Am I missing here something?

  • 3
    Bearing in mind that they were still writing the film when they started filming, the better answer is "what the hell were they thinking, not having a completed script before starting filming?".
    – user7812
    Commented May 4, 2016 at 18:44
  • 1
    It doesn't seem too unlikely that another MIB agent would have seen the same kind of skills in Jay that Kay did. He "ran down a Cephalopod. On foot" then scored very highly in the MIB tests.
    – user7812
    Commented May 4, 2016 at 18:50
  • Obviously J was K and they were both each other's grandfathers.
    – sanpaco
    Commented May 4, 2016 at 21:01
  • Well, if killing K in the past caused everything K did to be undone, the Earth would have been destroyed in the first movie. Obviously, in this universe time tries to mitigate damage. Commented May 5, 2016 at 17:25
  • I'm going to assume the presence of wibbly-wobbly timey-whimey...stuff.
    – Liesmith
    Commented May 5, 2016 at 23:06

2 Answers 2


The movie explicitly states that J is in a time paradox, as evidenced by his craving for chocolate milk, which O says is a indication of time fracture..

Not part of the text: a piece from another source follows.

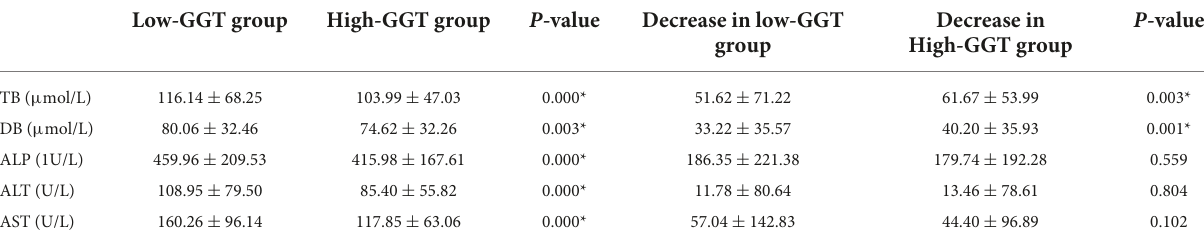
TABLE 2 The main indicators of liver function 2 weeks after operation and their decrease compared to preoperative levels in the low and high-GGT groups.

So as a paradox, it's obviously not in a stable state.

It should be noted that the alien Griffin is frequently observing "This must be the one where somethingsomethingsomething", obviously implying that other time tracks co-exist. In a time fracture, leaks from one timeline to another should not be impossible. I also seem to recall that the chocolate milk may even give one a measure of immunity.


Am I missing here something?

Yes you are. You are taking it for granted that changing an event in the past would create ripples which will change whatever had happened after the point-of-contact.

I mean, its not a proven fact that changing a past event will lead to a completely different future.

Also, how can you be sure that in MI4 or something, some guy kills Boris even before Boris has a chance to kill K?

My point is, it's fiction and thus anything is possible.

  • Changing the past will obviously affect the future! If it does not, then why would killing J in the past will make J to be dead in the future? Commented May 5, 2016 at 9:43
  • @SiddharthVenu they mean perhaps a different agent ended up recruiting J.
    – OrangeDog
    Commented May 5, 2016 at 20:52
  • @SiddharthVenu I never said changing the past won't affect the future. I'm just saying that it will not affect each and every bit of the future, as if time has recorded the previous future somewhere, compares it and then gives out a completely different future in every aspect, just because a particular incident happened in a different way.